Author: Scott Westerfeld
Publisher: Simon Pulse
Publishing Date: September 23rd, 2014
Rating: 3.5/5 stars
I really, really found Afterworlds interesting, though I have mixed feelings about this book. On one hand, I completely adored its wit, cleverness, coming-of-age vibes, and its satiric approach to the YA-publishing world. It is so cheeky, brilliant, and so meta. But on the other, I have my reservations about certain things, like the execution, the ending, and the characters.
When I said it is so meta, I'm not kidding! It's literally a YA book written by a YA author about a YA author writing her YA book, and the YA book she is writing is interluded in between chapters. The book also gives light to a lot of discussions on issues about writing, publishing, reviews, sales, marketing, book tours, and how challenging it is to enter this industry. There's some bit of how you reconcile with your publisher telling you to change your ending so that the book would sell more, and at the same time compromising your artistic license to your work. There's some worrying of how another YA author's protagonist who likes to put stuff on fire is too risky and might not be well-received by audiences. There's some stuff about how much research authors put into their work, with one of the YA authors literally locking herself in the trunk of a car while it's moving just to make her writing more realistic. And it works! There are a lot more stuff you'd learn from reading this book and I was so amazed at how honest it all is.
The issue of cultural appropriation is also made into great discussion, with the protagonist, Darcy, worrying about how one of her characters is based on a Hindu death God. Being Indian and not being religious at all, she worries that she may be exploiting her religion just for the purpose of having a hot YA character. There's some discussion of how Darcy making Yama a Hindu death god erases Hinduism from the world of her book by not acknowledging him as being part of the religion. The same way that Angelina Jolie movies are a parallel world where Angelina Jolie does not exist. I found that point pretty valid and thought it made a lot of sense. And yet, it was also interesting how Darcy herself is of Indian heritage but does not practice the religion and is basically white on the inside. Could this have been done intentionally as a way of mocking other YA novels that feature nonwhite people who are actually pretty white on the inside?
That aside, the characters in the Dary at New York story are fantastic- Imogen the love interest who's quite spunky and just super cool, Nisha, Darcy's sister who is incredibly smart with math and computes all her money and budget, Kiralee and all the other authors, who I feel like are based off real people and everything they say or do in the book are probably inside jokes or references. The only one I didn't like is the protagonist, Darcy, unfortunately. It is pretty annoying but true how everyone in the book tells her how lucky she is to be 17 and land a book deal but I hated how irresponsible she is with what she has, throwing away everything especially with money and college stuff.

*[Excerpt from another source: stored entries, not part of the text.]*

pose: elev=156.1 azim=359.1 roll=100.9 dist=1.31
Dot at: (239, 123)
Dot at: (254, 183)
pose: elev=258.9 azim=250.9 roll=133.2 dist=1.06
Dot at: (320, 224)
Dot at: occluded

I know it seems surreal and overwhelming to land a book deal but I hated how Darcy feels like it's necessary to spend all that amount of money on an overpriced apartment just because the lighting and ambiance is good for her writing, and using up all the money on eating expensive Chinese noodles, even if she knows she is under a tight budget. She doesn't even care that maybe there's a slight chance her book flops and she has nowhere to go, having spent all her money, missing her apartment lease, and not securing a college. It was frustrating when she spent almost the whole of the book jumping to ridiculous conclusions, missing deadlines, not writing because she's too busy obsessing over her new girlfriend and just being a whiny brat. And in the end, everything still works out for her despite all her shortcomings, and I found that truly a big insult to writers who actually work hard to get their book published.

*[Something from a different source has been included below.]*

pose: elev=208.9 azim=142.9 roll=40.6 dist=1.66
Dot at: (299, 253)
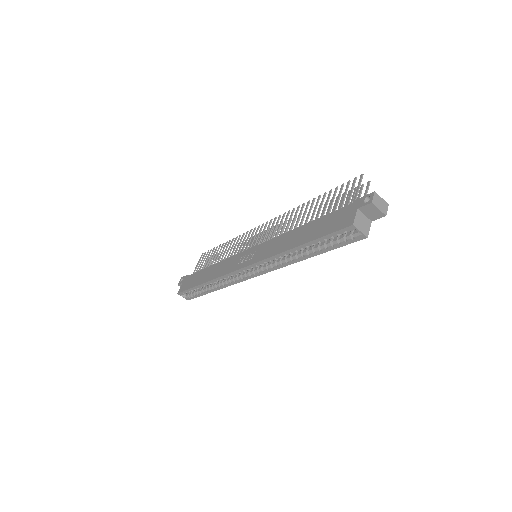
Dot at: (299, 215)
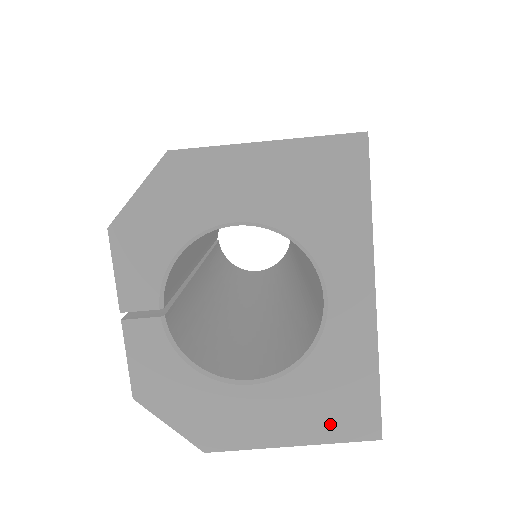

And now, going to the Afterworlds part. The Afterworlds part of the book has a strong beginning, and I was rather intrigued with the concept of crossing over and seeing ghosts. However, towards the middle I quickly lost interest reading it and I found the characters forgettable. Lizzie, Yamaraj and Mindy all fleeted in my mind; they weren't particularly engaging and didn't hold my interest very long. The world building felt lacking and lackluster, and I didn't seem to picture it out as distinctly in my head as I had hoped. The Indian mythology is something that I wanted to see more in detail and description, but instead it felt weak and flat. In the end I couldn't find myself looking forward to reading Untitled Patel. I thought the premise held great promise that was only contrived because it is split with the Darcy in New York story. If Scott Westerfeld did this as a standalone, maybe it could've been better developed. I don't really have much to say about this part because honestly, I found it boring and the ending was just underwhelming.

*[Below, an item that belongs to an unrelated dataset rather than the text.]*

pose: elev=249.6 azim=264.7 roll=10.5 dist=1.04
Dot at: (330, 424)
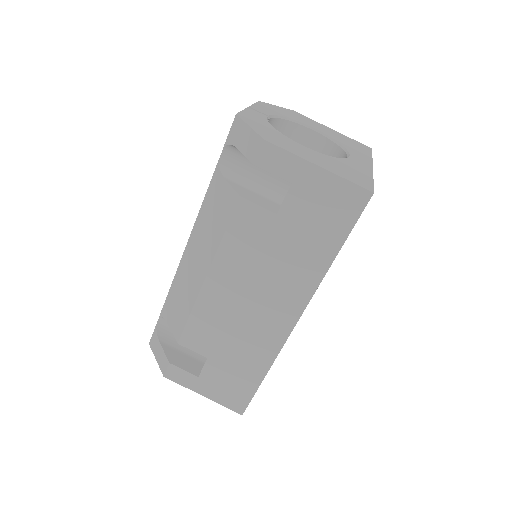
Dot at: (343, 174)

Overall, I enjoyed the Darcy at New York part more than the Afterworlds part, and I found it a curious blend between the two worlds. It was interesting to see the perspective of the author writing a book I'm reading and I felt like it is something non-authors and readers would enjoy. However, I'm not so sure about the overall critique or message the story is trying to say. Is it a parody? Is it a critique of the YA publishing world? The concept is very nice, but the execution could be improved. Is it exceptional? No. But is it worth checking out? Then, yes.